TW – I’m currently reading a book where the Protagonist dies and leaves a widower. At some point during her ailment – they both talk about life without her, how he should be or what he should do? I was balling while reading it. I couldn’t imagine having a courage of such intensity.

So here I am asking some of you – what was your toughest conversation with someone terminal?

7 comments
  1. Working at a ER and having to talk to the parents of a kid who had just committed suicide.

    The toughest one is hindsight is having a mundane conversation with my dad who has dementia. Not knowing that would be the last coherent one I’d ever had with him.

  2. Friend died while working on a project for her parents…She was so focused on making sure that she could do this for them that she never really talked about her diagnosis. We had a lot of discussions about exactly how to complete the project, focusing on every tiny aspect of what needed to happen. It wasn’t the conversations that were difficult, it was the fact that she was so scared of dying that she needed to pour her last few days into making sure this was done properly so her focus could be on something she would be leaving behind instead of the great unknown of death.

    And for what it’s worth, the project did get completed.

  3. 0930 sunday morning, a Police guy with his car outside (no lights on) knocks to tell me both my parents are dead….

  4. Buying “anata” tea at a marketplace in Japan with a voice translator that did not recognise the word anata. Instead, it auto translated it to “anal”. So with my speaker on a 100% volume I asked an old lady manning the stall if I could buy anal from her; on which she politely responded “sorry, I don’t sell that”.

    I had to explain very carefully that I didn’t meant to offend her. Luckily she had a great sense of humor and laughed for like 2 min about the incident on which she gave me the tea for free.
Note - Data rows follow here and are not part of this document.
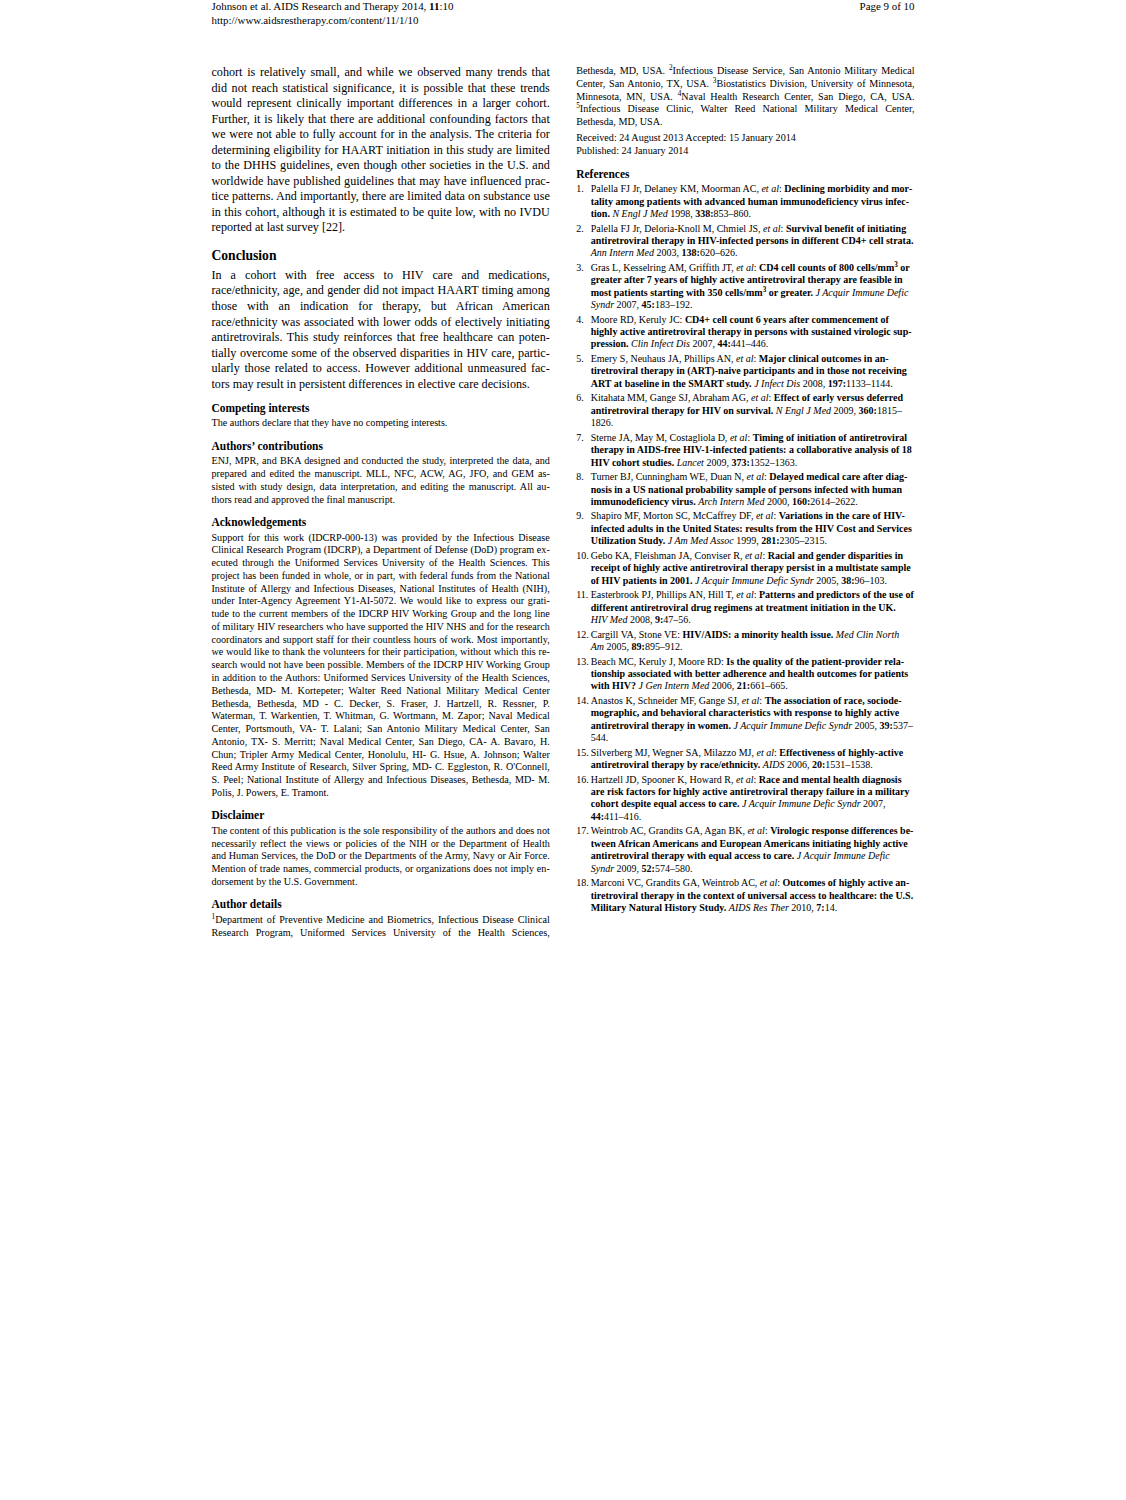Johnson et al. AIDS Research and Therapy 2014, 11:10
http://www.aidsrestherapy.com/content/11/1/10
Page 9 of 10
cohort is relatively small, and while we observed many trends that did not reach statistical significance, it is possible that these trends would represent clinically important differences in a larger cohort. Further, it is likely that there are additional confounding factors that we were not able to fully account for in the analysis. The criteria for determining eligibility for HAART initiation in this study are limited to the DHHS guidelines, even though other societies in the U.S. and worldwide have published guidelines that may have influenced practice patterns. And importantly, there are limited data on substance use in this cohort, although it is estimated to be quite low, with no IVDU reported at last survey [22].
Conclusion
In a cohort with free access to HIV care and medications, race/ethnicity, age, and gender did not impact HAART timing among those with an indication for therapy, but African American race/ethnicity was associated with lower odds of electively initiating antiretrovirals. This study reinforces that free healthcare can potentially overcome some of the observed disparities in HIV care, particularly those related to access. However additional unmeasured factors may result in persistent differences in elective care decisions.
Competing interests
The authors declare that they have no competing interests.
Authors’ contributions
ENJ, MPR, and BKA designed and conducted the study, interpreted the data, and prepared and edited the manuscript. MLL, NFC, ACW, AG, JFO, and GEM assisted with study design, data interpretation, and editing the manuscript. All authors read and approved the final manuscript.
Acknowledgements
Support for this work (IDCRP-000-13) was provided by the Infectious Disease Clinical Research Program (IDCRP), a Department of Defense (DoD) program executed through the Uniformed Services University of the Health Sciences. This project has been funded in whole, or in part, with federal funds from the National Institute of Allergy and Infectious Diseases, National Institutes of Health (NIH), under Inter-Agency Agreement Y1-AI-5072. We would like to express our gratitude to the current members of the IDCRP HIV Working Group and the long line of military HIV researchers who have supported the HIV NHS and for the research coordinators and support staff for their countless hours of work. Most importantly, we would like to thank the volunteers for their participation, without which this research would not have been possible. Members of the IDCRP HIV Working Group in addition to the Authors: Uniformed Services University of the Health Sciences, Bethesda, MD- M. Kortepeter; Walter Reed National Military Medical Center Bethesda, Bethesda, MD - C. Decker, S. Fraser, J. Hartzell, R. Ressner, P. Waterman, T. Warkentien, T. Whitman, G. Wortmann, M. Zapor; Naval Medical Center, Portsmouth, VA- T. Lalani; San Antonio Military Medical Center, San Antonio, TX- S. Merritt; Naval Medical Center, San Diego, CA- A. Bavaro, H. Chun; Tripler Army Medical Center, Honolulu, HI- G. Hsue, A. Johnson; Walter Reed Army Institute of Research, Silver Spring, MD- C. Eggleston, R. O'Connell, S. Peel; National Institute of Allergy and Infectious Diseases, Bethesda, MD- M. Polis, J. Powers, E. Tramont.
Disclaimer
The content of this publication is the sole responsibility of the authors and does not necessarily reflect the views or policies of the NIH or the Department of Health and Human Services, the DoD or the Departments of the Army, Navy or Air Force. Mention of trade names, commercial products, or organizations does not imply endorsement by the U.S. Government.
Author details
1Department of Preventive Medicine and Biometrics, Infectious Disease Clinical Research Program, Uniformed Services University of the Health Sciences, Bethesda, MD, USA. 2Infectious Disease Service, San Antonio Military Medical Center, San Antonio, TX, USA. 3Biostatistics Division, University of Minnesota, Minnesota, MN, USA. 4Naval Health Research Center, San Diego, CA, USA. 5Infectious Disease Clinic, Walter Reed National Military Medical Center, Bethesda, MD, USA.
Received: 24 August 2013 Accepted: 15 January 2014
Published: 24 January 2014
References
Palella FJ Jr, Delaney KM, Moorman AC, et al: Declining morbidity and mortality among patients with advanced human immunodeficiency virus infection. N Engl J Med 1998, 338: 853–860.
Palella FJ Jr, Deloria-Knoll M, Chmiel JS, et al: Survival benefit of initiating antiretroviral therapy in HIV-infected persons in different CD4+ cell strata. Ann Intern Med 2003, 138: 620–626.
Gras L, Kesselring AM, Griffith JT, et al: CD4 cell counts of 800 cells/mm3 or greater after 7 years of highly active antiretroviral therapy are feasible in most patients starting with 350 cells/mm3 or greater. J Acquir Immune Defic Syndr 2007, 45: 183–192.
Moore RD, Keruly JC: CD4+ cell count 6 years after commencement of highly active antiretroviral therapy in persons with sustained virologic suppression. Clin Infect Dis 2007, 44: 441–446.
Emery S, Neuhaus JA, Phillips AN, et al: Major clinical outcomes in antiretroviral therapy in (ART)-naive participants and in those not receiving ART at baseline in the SMART study. J Infect Dis 2008, 197: 1133–1144.
Kitahata MM, Gange SJ, Abraham AG, et al: Effect of early versus deferred antiretroviral therapy for HIV on survival. N Engl J Med 2009, 360: 1815–1826.
Sterne JA, May M, Costagliola D, et al: Timing of initiation of antiretroviral therapy in AIDS-free HIV-1-infected patients: a collaborative analysis of 18 HIV cohort studies. Lancet 2009, 373: 1352–1363.
Turner BJ, Cunningham WE, Duan N, et al: Delayed medical care after diagnosis in a US national probability sample of persons infected with human immunodeficiency virus. Arch Intern Med 2000, 160: 2614–2622.
Shapiro MF, Morton SC, McCaffrey DF, et al: Variations in the care of HIV-infected adults in the United States: results from the HIV Cost and Services Utilization Study. J Am Med Assoc 1999, 281: 2305–2315.
Gebo KA, Fleishman JA, Conviser R, et al: Racial and gender disparities in receipt of highly active antiretroviral therapy persist in a multistate sample of HIV patients in 2001. J Acquir Immune Defic Syndr 2005, 38: 96–103.
Easterbrook PJ, Phillips AN, Hill T, et al: Patterns and predictors of the use of different antiretroviral drug regimens at treatment initiation in the UK. HIV Med 2008, 9: 47–56.
Cargill VA, Stone VE: HIV/AIDS: a minority health issue. Med Clin North Am 2005, 89: 895–912.
Beach MC, Keruly J, Moore RD: Is the quality of the patient-provider relationship associated with better adherence and health outcomes for patients with HIV? J Gen Intern Med 2006, 21: 661–665.
Anastos K, Schneider MF, Gange SJ, et al: The association of race, sociodemographic, and behavioral characteristics with response to highly active antiretroviral therapy in women. J Acquir Immune Defic Syndr 2005, 39: 537–544.
Silverberg MJ, Wegner SA, Milazzo MJ, et al: Effectiveness of highly-active antiretroviral therapy by race/ethnicity. AIDS 2006, 20: 1531–1538.
Hartzell JD, Spooner K, Howard R, et al: Race and mental health diagnosis are risk factors for highly active antiretroviral therapy failure in a military cohort despite equal access to care. J Acquir Immune Defic Syndr 2007, 44: 411–416.
Weintrob AC, Grandits GA, Agan BK, et al: Virologic response differences between African Americans and European Americans initiating highly active antiretroviral therapy with equal access to care. J Acquir Immune Defic Syndr 2009, 52: 574–580.
Marconi VC, Grandits GA, Weintrob AC, et al: Outcomes of highly active antiretroviral therapy in the context of universal access to healthcare: the U.S. Military Natural History Study. AIDS Res Ther 2010, 7: 14.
  5. Dad was terminal, and I was the “social boundary” for my parents. He had a couple weeks left, and my mom needed to focus on just keeping him comfortable. I was the one who had to go meet with his friends, cousins, etc, and tell them whenever they saw him last, that was the last time they’d see him alive. He wouldn’t see any more visitors except extremely close family.

    I took two weeks off work and it became my full time job just having breakfasts, lunches, dinners, cocktails, etc, with people who would never see my dad alive again and letting them unburden themselves without judgment. I can’t pick what was the hardest, every single person spent their 2 hours or so with me flip-flopping between their happiest stories about him and just sobbing.

    The most notable was my dad’s cousin, who just couldn’t really bring himself to believe my dad was dying. By the time he finally mustered up the courage to see him, it was too late. He had to give the entire deathbed talk to me, and trust that I would tell it to my dad when he was alert enough to hear it.

  6. After my dad was diagnosed with cancer he gave me power of attorney because he knew I was the only one who would honour his wish about quality of life over quantity of life. Basically asked me to have him legally killed if he ended up in hospice waiting to die.

  7. Not a conversation I’ve had but

    I’m 54 and my parents are both still living. They are 84 and 83.. just yesterday I bought my first black tie to keep. It was an acknowledgement of the eventual.